What is the maximum steam loco axle configuration that will run smoothly on an 18" radius track? I have been searching the forums here but have not found a definitive answer.

Background: I had a really nice old Mantua 0-4-0 which obviously is compatible with the track but it had some issues I was unable to resolve so I returned it. Other than slow, jerky, laboured forward movement it was a really nice little engine and I will probably regret that decision but am ready to move on and maybe move up to something larger.

I am considering something like an 0-8-0, 2-8-0 or 2-8-2. Based on recommendations from this forum I am looking at Mehano, IHC, or Rivarossi. From what I read, Tyco, Bachman and Model Power are lower end? I want to pull 6 small (40' to 50') cars and have a 16-1/2 foot oval layout of Lifelike power-loc track. Keep in mind that I am not a collector (at least not yet!) but have setup the ho track around a slot car track for myself and my young grandkids to play with. By the way, my grandaughters (4 & 6 yrs) enjoy the track as much as my grandsons (2,6 & 8 yrs).


----------



## dozer (Jan 2, 2010)

I'm not master of steam, but I think if you get an articulated engine, you can run a bigger engine. As I said, just a thought that I don't even know if it's correct, lol..


----------



## tjcruiser (Jan 10, 2010)

This doesn't answer your specific question (I think it depends a bit on each individual loco), however ...
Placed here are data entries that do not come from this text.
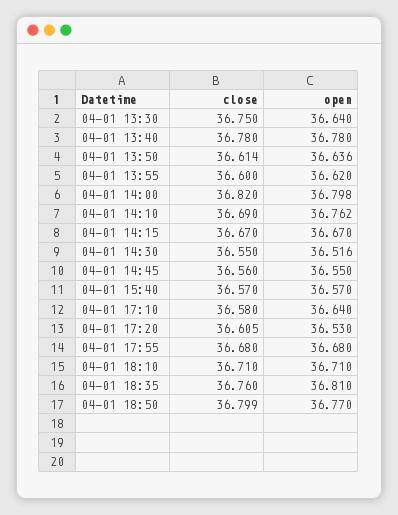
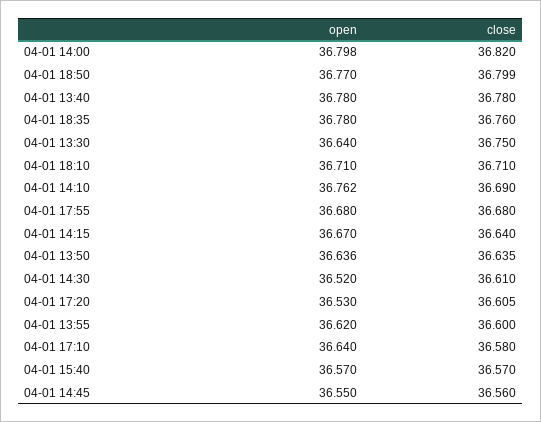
  {
    "close": {
      "04-01 13:30": 36.75,
      "04-01 13:40": 36.78,
-     "04-01 13:50": 36.614,
+     "04-01 13:50": 36.635,
      "04-01 13:55": 36.6,
      "04-01 14:00": 36.82,
      "04-01 14:10": 36.69,
-     "04-01 14:15": 36.67,
+     "04-01 14:15": 36.64,
-     "04-01 14:30": 36.55,
+     "04-01 14:30": 36.61,
      "04-01 14:45": 36.56,
      "04-01 15:40": 36.57,
      "04-01 17:10": 36.58,
      "04-01 17:20": 36.605,
      "04-01 17:55": 36.68,
      "04-01 18:10": 36.71,
      "04-01 18:35": 36.76,
      "04-01 18:50": 36.799
    },
    "open": {
      "04-01 13:30": 36.64,
      "04-01 13:40": 36.78,
      "04-01 13:50": 36.636,
      "04-01 13:55": 36.62,
      "04-01 14:00": 36.798,
      "04-01 14:10": 36.762,
      "04-01 14:15": 36.67,
-     "04-01 14:30": 36.516,
+     "04-01 14:30": 36.52,
      "04-01 14:45": 36.55,
      "04-01 15:40": 36.57,
      "04-01 17:10": 36.64,
      "04-01 17:20": 36.53,
      "04-01 17:55": 36.68,
      "04-01 18:10": 36.71,
-     "04-01 18:35": 36.81,
+     "04-01 18:35": 36.78,
      "04-01 18:50": 36.77
    }
  }

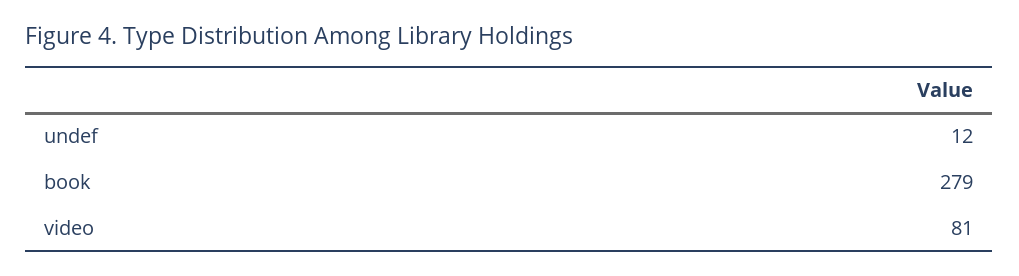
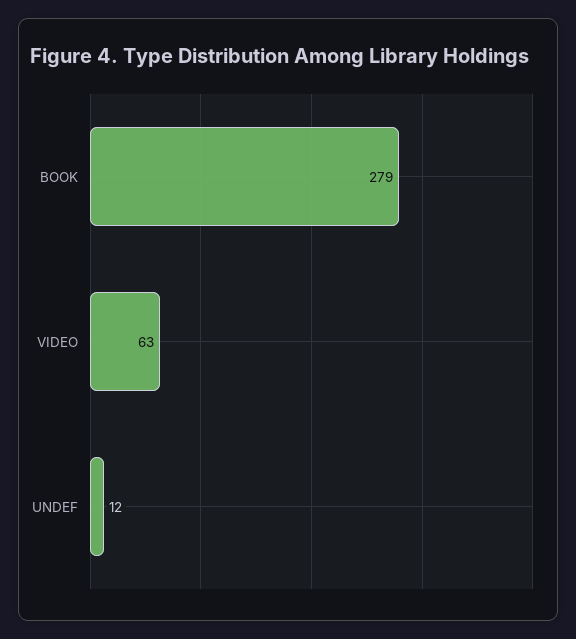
  {
    "undef": 12,
    "book": 279,
-   "video": 81
+   "video": 63
  }

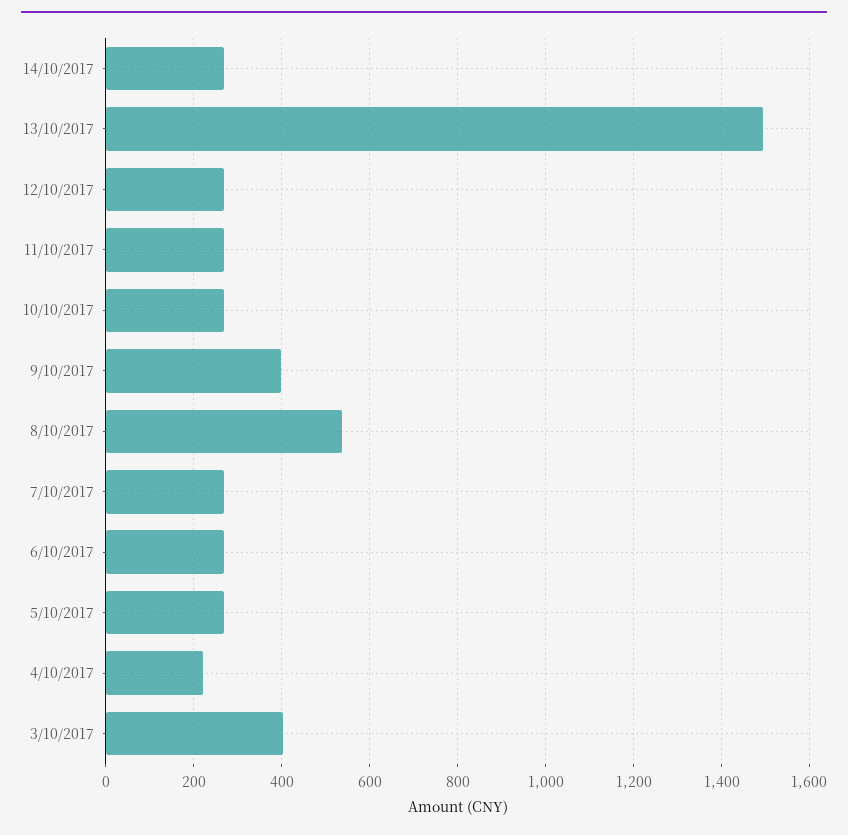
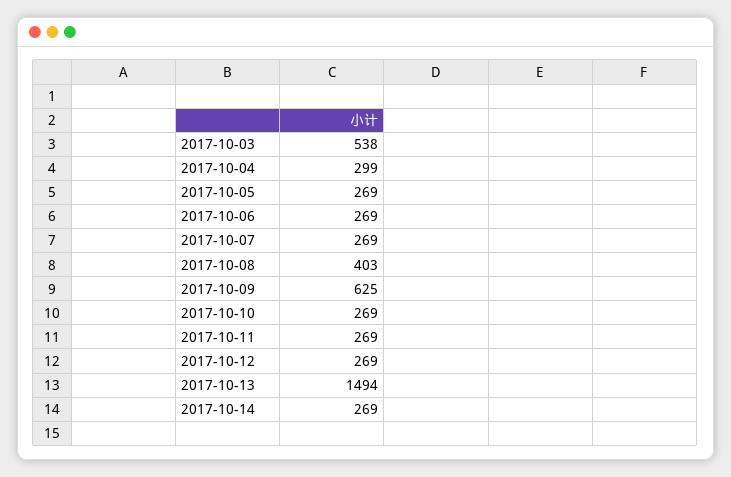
  {
    "14/10/2017": 269,
    "13/10/2017": 1494,
    "12/10/2017": 269,
    "11/10/2017": 269,
    "10/10/2017": 269,
-   "9/10/2017": 400,
+   "9/10/2017": 625,
-   "8/10/2017": 540,
+   "8/10/2017": 403,
    "7/10/2017": 269,
    "6/10/2017": 269,
    "5/10/2017": 269,
-   "4/10/2017": 220,
+   "4/10/2017": 299,
-   "3/10/2017": 400
+   "3/10/2017": 538
  }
Sometimes when navigating into a tight turn (say 18" radius), it's beneficial to make the first track into the curve a softer (larger) radius ... i.e., straight, 22" track, 18" track, 18" track, etc. Same thing exiting a turn ... 18, 18, 22, straight.

As Anton here on the forum will tout, always try to avoid immediate left-to-right turns ... i.e., always put a straight section inbetween transitions of left to right turns and/or switches.

TJ


----------



## shaygetz (Sep 23, 2007)

Older Rivarossi 4-8-8-4 Big Boys were actually designed to go around 18" radius. If you run older equipment chances are good that it can handle 18" curves. I run Blue Box Athearn diesels on 14" radius curves with no problems at all.


----------



## tkruger (Jan 18, 2009)

Not only do you need to look at the configuration of the wheels (2-6-2) look at the wheel base and the diameter of the wheels. I have an 2-6-2 Prairie that can make 15" radius. It has the smaller diameter wheels. The same loco from the same company but with larger diameter pre war wheels binds on an 18" turn. The wheel base (spacing between axles) makes a big difference also. I have an 4-4-0 American that has issues due to the long wheelbase. Some of the configurations with 3 or more drive axils may not place flanges on the inside wheels. This can allow them to handle tighter radiuses than other locos of the same configuration.


----------



## tjcruiser (Jan 10, 2010)

Also, I think many mfrs will list in each loco's specifications what minimum track radius it's designed to navigate.


----------



## tooter (Feb 26, 2010)

tkruger said:


> Not only do you need to look at the configuration of the wheels (2-6-2) look at the wheel base and the diameter of the wheels. I have an 2-6-2 Prairie that can make 15" radius. It has the smaller diameter wheels. The same loco from the same company but with larger diameter pre war wheels binds on an 18" turn. The wheel base (spacing between axles) makes a big difference also. I have an 4-4-0 American that has issues due to the long wheelbase. Some of the configurations with 3 or more drive axils may not place flanges on the inside wheels. This can allow them to handle tighter radiuses than other locos of the same configuration.


You're right. The middle wheels on my 0-6-0 center cab switcher have no flanges. I'm planning a small layout with lots of very tight radius turns, and set up some flex track for testing. It easily chuggs around 10" turns pulling short wheelbase rolling stock.


----------